■ EXTRACTED TEXT ■
◇ ◇ ◇ ◇ ◇
BY SPNW Staff 01:57PM 01/08/2016

Former Cougar Mike Utley elected to college HOF

Former Washington State lineman Mike Utley Friday became the seventh individual with connections to the Cougars to enter the College Football Foundation Hall of Fame.

Mike Utley starred for Washingto State from 1985-88. / Washington State University

Mike Utley, a guard who earned consensus All-America honors while playing for Washington State (1985-88) University, Friday was elected to the College Football Hall of Fame, only the fourth WSU player so honored. Utley in 1988 helped lead the Cougars to their best record in 58 years and first postseason win (Aloha Bowl) since 1916.

Utley was a three-time All-Pac-10 pick who started a then school-record 43 consecutive games. He played in the Senior Bowl and East-West Shrine Game and was selected in the third round of the 1989 NFL draft by the Detroit Lions.

“This is very overwhelming,” said Utley. “Washington State University and head coach Jim Walden gave me an opportunity and I told him I would give 100 percent of myself. Playing for the Cougars was a wonderful experience. At the end of the day I hope I represented Washington State University in a manner my parents would be proud, and I believe I have,” said Utley.

“I speak for Cougars everywhere when I say how proud we are of Mike receiving this prestigious and well-deserved honor,” said WSU athletic director Bill Moos. “He was a dominating player and truly one of the best to ever play the game. “

Utley is the first Cougar player inducted into the Hall of Fame since running back Rueben Mayes in 2008. Additional Cougar players in the College Hall of Fame include tackle Glen “Turk” Edwards (1929-31), enshrined in 1975, and center Mel Hein (1928-30), the first Cougar to be inducted in 1954.

He also joins head coaches Orin “Babe” Hollingbery (1979), Forest “Evy” Evashevski (2000) and William “Lone Star” Dietz (2012), giving WSU seven individuals in the Hall of Fame. Hollingbery coached WSU from 1926-42, Evashevski from 1950-51 and Dietz from 1915-17.
◇ ◇ ◇ ◇ ◇
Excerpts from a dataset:
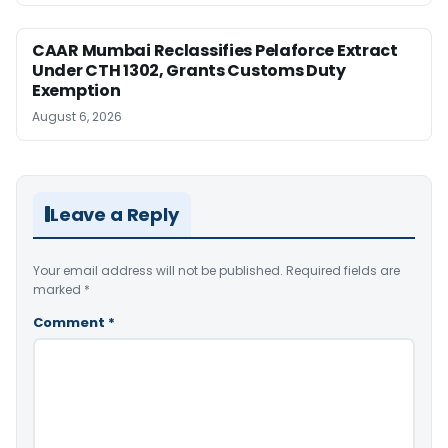
CAAR Mumbai Reclassifies Pelaforce Extract
Under CTH 1302, Grants Customs Duty
Exemption
August 6, 2026
Leave a Reply
Your email address will not be published.
Required fields are
marked
*
Comment
*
◇ ◇ ◇ ◇ ◇
■ TASK PROMPT ■
Please return everything in the article on Mike Utley's Hall of Fame election from "Mike Utley, a" down to "the Detroit Lions.", copied word for word.

■ SOLUTION TO THIS EXERCISE ■
Mike Utley, a guard who earned consensus All-America honors while playing for Washington State (1985-88) University, Friday was elected to the College Football Hall of Fame, only the fourth WSU player so honored. Utley in 1988 helped lead the Cougars to their best record in 58 years and first postseason win (Aloha Bowl) since 1916.

Utley was a three-time All-Pac-10 pick who started a then school-record 43 consecutive games. He played in the Senior Bowl and East-West Shrine Game and was selected in the third round of the 1989 NFL draft by the Detroit Lions.